# Instructions to follow
Look through the material and copy each line holding "muertes".

(The records)

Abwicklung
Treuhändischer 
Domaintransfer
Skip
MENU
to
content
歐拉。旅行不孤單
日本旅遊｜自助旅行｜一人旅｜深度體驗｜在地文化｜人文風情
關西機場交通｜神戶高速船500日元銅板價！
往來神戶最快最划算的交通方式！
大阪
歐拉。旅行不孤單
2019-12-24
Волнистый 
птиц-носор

(End The records)
(The records)

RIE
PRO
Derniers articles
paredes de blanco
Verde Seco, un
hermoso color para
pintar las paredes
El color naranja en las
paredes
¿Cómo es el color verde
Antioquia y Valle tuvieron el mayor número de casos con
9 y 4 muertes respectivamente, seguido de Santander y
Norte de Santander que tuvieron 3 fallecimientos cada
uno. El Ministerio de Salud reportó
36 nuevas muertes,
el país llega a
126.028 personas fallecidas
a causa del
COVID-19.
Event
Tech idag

(End The records)

# Response
9 y 4 muertes respectivamente, seguido de Santander y
36 nuevas muertes,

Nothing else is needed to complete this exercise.